By Colonel Angus

I have been a fan of Kamelot for a while now.  Unfortunately, I’m not a big fan of change so it was a big disappointment for me to learn that Roy Khan was leaving the group.  I have been a fan of his work since his Conception days so it was quite a shock to learn that he was quitting.  Since vocals are a very big part of the listening experience for me, I was afraid that new singer, Tommy Karevik, wouldn’t have the pipes to fill the shoes left empty by Khan.  After multiple listens, Karevik is growing on me but he doesn’t have the same range that Khan had and that piece is what is missing from the puzzle of "Siverthorn".

Musically, the band is in fine form and the songs are all really good.  The band have created another concept record, although I can’t follow it like, let’s say, "Operation Mindcrime" or "The Wall".  It doesn’t really matter because no matter what the concept may be, the music is what matters and in that department, Kamelot deliver.   “Ashes to Ashes” is a great single and really shows off the band’s skill in writing melodic progressive metal without going over the top like so many in the genre tend to do.  There are too many tracks on "Silverthorn" to say “this is the stand-out tune” because each one is just as good as next one.  Songs like “Veritas” is just as good as “Falling Like the Fahrenheit” which is just as melodic and catchy as the title cut.  The material, like Karevik’s voice, all has a sort of same-ness to it and that is my minor gripe about "Silverthorn".  While it has a high level of consistency, it didn’t take me on that same journey that "Ghost Opera: and "Poetry For The Poisoned "did.  I really loved both of those releases but this one still leaves me wanting a bit more.  It would be easy to lay blame solely on the “new guy” but it is basically the same band as on "Poetry For The Poisoned".  Thomas Youngblood does come up with some great riffs and Oliver Palotai really makes his mark on "Silverthorn" but somehow it still falls a bit short for me.  Don’t get me wrong, it’s still a great record, just not on the same level that I was hoping/expecting.

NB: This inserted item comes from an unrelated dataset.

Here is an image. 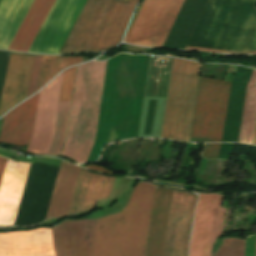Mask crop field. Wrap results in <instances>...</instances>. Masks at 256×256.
I'll use <instances>...</instances> for the list:
<instances>
[{"instance_id": "00972430", "label": "crop field", "mask_w": 256, "mask_h": 256, "mask_svg": "<svg viewBox=\"0 0 256 256\" xmlns=\"http://www.w3.org/2000/svg\"><path fill=\"white\" fill-rule=\"evenodd\" d=\"M245 242L242 238L226 237L224 244L215 256H244Z\"/></svg>"}, {"instance_id": "5142ce71", "label": "crop field", "mask_w": 256, "mask_h": 256, "mask_svg": "<svg viewBox=\"0 0 256 256\" xmlns=\"http://www.w3.org/2000/svg\"><path fill=\"white\" fill-rule=\"evenodd\" d=\"M114 178L90 174L81 169L69 214L90 211L96 201L108 198Z\"/></svg>"}, {"instance_id": "f4fd0767", "label": "crop field", "mask_w": 256, "mask_h": 256, "mask_svg": "<svg viewBox=\"0 0 256 256\" xmlns=\"http://www.w3.org/2000/svg\"><path fill=\"white\" fill-rule=\"evenodd\" d=\"M104 64L91 61L77 69L67 137L60 154L78 163L85 161L93 143Z\"/></svg>"}, {"instance_id": "eef30255", "label": "crop field", "mask_w": 256, "mask_h": 256, "mask_svg": "<svg viewBox=\"0 0 256 256\" xmlns=\"http://www.w3.org/2000/svg\"><path fill=\"white\" fill-rule=\"evenodd\" d=\"M82 57H76V58H72V57H62L61 59V65H60V70L66 68L69 65H73V64H78L81 62Z\"/></svg>"}, {"instance_id": "dd49c442", "label": "crop field", "mask_w": 256, "mask_h": 256, "mask_svg": "<svg viewBox=\"0 0 256 256\" xmlns=\"http://www.w3.org/2000/svg\"><path fill=\"white\" fill-rule=\"evenodd\" d=\"M200 67L174 58L161 137L188 141Z\"/></svg>"}, {"instance_id": "cbeb9de0", "label": "crop field", "mask_w": 256, "mask_h": 256, "mask_svg": "<svg viewBox=\"0 0 256 256\" xmlns=\"http://www.w3.org/2000/svg\"><path fill=\"white\" fill-rule=\"evenodd\" d=\"M38 94L4 116L1 143L28 144L32 138Z\"/></svg>"}, {"instance_id": "d8731c3e", "label": "crop field", "mask_w": 256, "mask_h": 256, "mask_svg": "<svg viewBox=\"0 0 256 256\" xmlns=\"http://www.w3.org/2000/svg\"><path fill=\"white\" fill-rule=\"evenodd\" d=\"M184 0H144L125 42L161 48Z\"/></svg>"}, {"instance_id": "750c4746", "label": "crop field", "mask_w": 256, "mask_h": 256, "mask_svg": "<svg viewBox=\"0 0 256 256\" xmlns=\"http://www.w3.org/2000/svg\"><path fill=\"white\" fill-rule=\"evenodd\" d=\"M5 160H6L5 158L0 157V179H1L3 168H4Z\"/></svg>"}, {"instance_id": "d1516ede", "label": "crop field", "mask_w": 256, "mask_h": 256, "mask_svg": "<svg viewBox=\"0 0 256 256\" xmlns=\"http://www.w3.org/2000/svg\"><path fill=\"white\" fill-rule=\"evenodd\" d=\"M95 220H66L51 228L56 256H91Z\"/></svg>"}, {"instance_id": "214f88e0", "label": "crop field", "mask_w": 256, "mask_h": 256, "mask_svg": "<svg viewBox=\"0 0 256 256\" xmlns=\"http://www.w3.org/2000/svg\"><path fill=\"white\" fill-rule=\"evenodd\" d=\"M76 67L64 71L60 99L70 101ZM59 101L53 140L47 154L57 155L65 137L70 102Z\"/></svg>"}, {"instance_id": "ae1a2a85", "label": "crop field", "mask_w": 256, "mask_h": 256, "mask_svg": "<svg viewBox=\"0 0 256 256\" xmlns=\"http://www.w3.org/2000/svg\"><path fill=\"white\" fill-rule=\"evenodd\" d=\"M7 254V233L0 234V256H6Z\"/></svg>"}, {"instance_id": "1d83c4d3", "label": "crop field", "mask_w": 256, "mask_h": 256, "mask_svg": "<svg viewBox=\"0 0 256 256\" xmlns=\"http://www.w3.org/2000/svg\"><path fill=\"white\" fill-rule=\"evenodd\" d=\"M255 256H256V253H255Z\"/></svg>"}, {"instance_id": "4177f3b9", "label": "crop field", "mask_w": 256, "mask_h": 256, "mask_svg": "<svg viewBox=\"0 0 256 256\" xmlns=\"http://www.w3.org/2000/svg\"><path fill=\"white\" fill-rule=\"evenodd\" d=\"M221 144H206L203 156L208 159H217Z\"/></svg>"}, {"instance_id": "22f410ed", "label": "crop field", "mask_w": 256, "mask_h": 256, "mask_svg": "<svg viewBox=\"0 0 256 256\" xmlns=\"http://www.w3.org/2000/svg\"><path fill=\"white\" fill-rule=\"evenodd\" d=\"M34 56L11 53L3 88L0 116L25 99Z\"/></svg>"}, {"instance_id": "d9b57169", "label": "crop field", "mask_w": 256, "mask_h": 256, "mask_svg": "<svg viewBox=\"0 0 256 256\" xmlns=\"http://www.w3.org/2000/svg\"><path fill=\"white\" fill-rule=\"evenodd\" d=\"M80 169L78 166L61 161L46 219L68 215Z\"/></svg>"}, {"instance_id": "bd1437ed", "label": "crop field", "mask_w": 256, "mask_h": 256, "mask_svg": "<svg viewBox=\"0 0 256 256\" xmlns=\"http://www.w3.org/2000/svg\"><path fill=\"white\" fill-rule=\"evenodd\" d=\"M254 144H256V135H255V141H254Z\"/></svg>"}, {"instance_id": "28ad6ade", "label": "crop field", "mask_w": 256, "mask_h": 256, "mask_svg": "<svg viewBox=\"0 0 256 256\" xmlns=\"http://www.w3.org/2000/svg\"><path fill=\"white\" fill-rule=\"evenodd\" d=\"M62 75L40 91L33 138L26 152L47 153L53 135Z\"/></svg>"}, {"instance_id": "5a996713", "label": "crop field", "mask_w": 256, "mask_h": 256, "mask_svg": "<svg viewBox=\"0 0 256 256\" xmlns=\"http://www.w3.org/2000/svg\"><path fill=\"white\" fill-rule=\"evenodd\" d=\"M221 198L216 195H199L189 256H210L211 245L221 234L226 210L219 208Z\"/></svg>"}, {"instance_id": "730fd06b", "label": "crop field", "mask_w": 256, "mask_h": 256, "mask_svg": "<svg viewBox=\"0 0 256 256\" xmlns=\"http://www.w3.org/2000/svg\"><path fill=\"white\" fill-rule=\"evenodd\" d=\"M255 239H256V233L247 236L245 256H254V253H255Z\"/></svg>"}, {"instance_id": "34b2d1b8", "label": "crop field", "mask_w": 256, "mask_h": 256, "mask_svg": "<svg viewBox=\"0 0 256 256\" xmlns=\"http://www.w3.org/2000/svg\"><path fill=\"white\" fill-rule=\"evenodd\" d=\"M136 2L87 0L60 54L99 52L121 42Z\"/></svg>"}, {"instance_id": "ac0d7876", "label": "crop field", "mask_w": 256, "mask_h": 256, "mask_svg": "<svg viewBox=\"0 0 256 256\" xmlns=\"http://www.w3.org/2000/svg\"><path fill=\"white\" fill-rule=\"evenodd\" d=\"M156 187L138 183L119 213L98 217L93 256H145V243Z\"/></svg>"}, {"instance_id": "8a807250", "label": "crop field", "mask_w": 256, "mask_h": 256, "mask_svg": "<svg viewBox=\"0 0 256 256\" xmlns=\"http://www.w3.org/2000/svg\"><path fill=\"white\" fill-rule=\"evenodd\" d=\"M186 46L256 50V0H209ZM192 47L185 49L256 53Z\"/></svg>"}, {"instance_id": "3316defc", "label": "crop field", "mask_w": 256, "mask_h": 256, "mask_svg": "<svg viewBox=\"0 0 256 256\" xmlns=\"http://www.w3.org/2000/svg\"><path fill=\"white\" fill-rule=\"evenodd\" d=\"M195 198L192 193L174 189L164 256H187Z\"/></svg>"}, {"instance_id": "92a150f3", "label": "crop field", "mask_w": 256, "mask_h": 256, "mask_svg": "<svg viewBox=\"0 0 256 256\" xmlns=\"http://www.w3.org/2000/svg\"><path fill=\"white\" fill-rule=\"evenodd\" d=\"M256 122V70L253 71L246 90L238 142L252 144Z\"/></svg>"}, {"instance_id": "a9b5d70f", "label": "crop field", "mask_w": 256, "mask_h": 256, "mask_svg": "<svg viewBox=\"0 0 256 256\" xmlns=\"http://www.w3.org/2000/svg\"><path fill=\"white\" fill-rule=\"evenodd\" d=\"M42 56H35L34 58V63L32 67V72H31V77H30V82H29V87L27 91V96H30L31 94L34 93L35 86H36V81H37V76L39 72V67H40V62H41Z\"/></svg>"}, {"instance_id": "dafd665d", "label": "crop field", "mask_w": 256, "mask_h": 256, "mask_svg": "<svg viewBox=\"0 0 256 256\" xmlns=\"http://www.w3.org/2000/svg\"><path fill=\"white\" fill-rule=\"evenodd\" d=\"M61 57L43 56L36 90L58 73Z\"/></svg>"}, {"instance_id": "733c2abd", "label": "crop field", "mask_w": 256, "mask_h": 256, "mask_svg": "<svg viewBox=\"0 0 256 256\" xmlns=\"http://www.w3.org/2000/svg\"><path fill=\"white\" fill-rule=\"evenodd\" d=\"M7 256H55L50 229L8 233Z\"/></svg>"}, {"instance_id": "e52e79f7", "label": "crop field", "mask_w": 256, "mask_h": 256, "mask_svg": "<svg viewBox=\"0 0 256 256\" xmlns=\"http://www.w3.org/2000/svg\"><path fill=\"white\" fill-rule=\"evenodd\" d=\"M230 82L200 78L191 141L221 142Z\"/></svg>"}, {"instance_id": "4a817a6b", "label": "crop field", "mask_w": 256, "mask_h": 256, "mask_svg": "<svg viewBox=\"0 0 256 256\" xmlns=\"http://www.w3.org/2000/svg\"><path fill=\"white\" fill-rule=\"evenodd\" d=\"M172 191L157 189L154 211L147 243V256H163V244L169 215Z\"/></svg>"}, {"instance_id": "bc2a9ffb", "label": "crop field", "mask_w": 256, "mask_h": 256, "mask_svg": "<svg viewBox=\"0 0 256 256\" xmlns=\"http://www.w3.org/2000/svg\"><path fill=\"white\" fill-rule=\"evenodd\" d=\"M33 0H2L0 3V49H8Z\"/></svg>"}, {"instance_id": "d3111659", "label": "crop field", "mask_w": 256, "mask_h": 256, "mask_svg": "<svg viewBox=\"0 0 256 256\" xmlns=\"http://www.w3.org/2000/svg\"><path fill=\"white\" fill-rule=\"evenodd\" d=\"M85 167L89 168V169L96 170V171H100V172L112 173V172H110L109 170H107L103 167H99V166H95V165H87Z\"/></svg>"}, {"instance_id": "412701ff", "label": "crop field", "mask_w": 256, "mask_h": 256, "mask_svg": "<svg viewBox=\"0 0 256 256\" xmlns=\"http://www.w3.org/2000/svg\"><path fill=\"white\" fill-rule=\"evenodd\" d=\"M54 0H35L9 49L27 52ZM86 0H55L28 52L58 54Z\"/></svg>"}]
</instances>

As with the last few Kamelot albums, SPV has released this one and in a few different formats.  There is a release that contains a bonus disk of instruments versions of the songs and 2 bonus cuts but I would only recommend that for the ultimate complete-ist.   Kamelot have made another really good album that I will continue to listen to in months to come but I still find myself going back to the previous two releases.  My recommendation is this, if you have the previous albums, by all means purchase "Silverthorn".  There is plenty here to make it worth your time and money.  If you don’t have any Kamelot records, then I would consider picking up "Ghost Opera" or "Poetry For The Poisoned" first.  You should still purchase Silverthorn, but only after getting acquainted with some of their earlier works.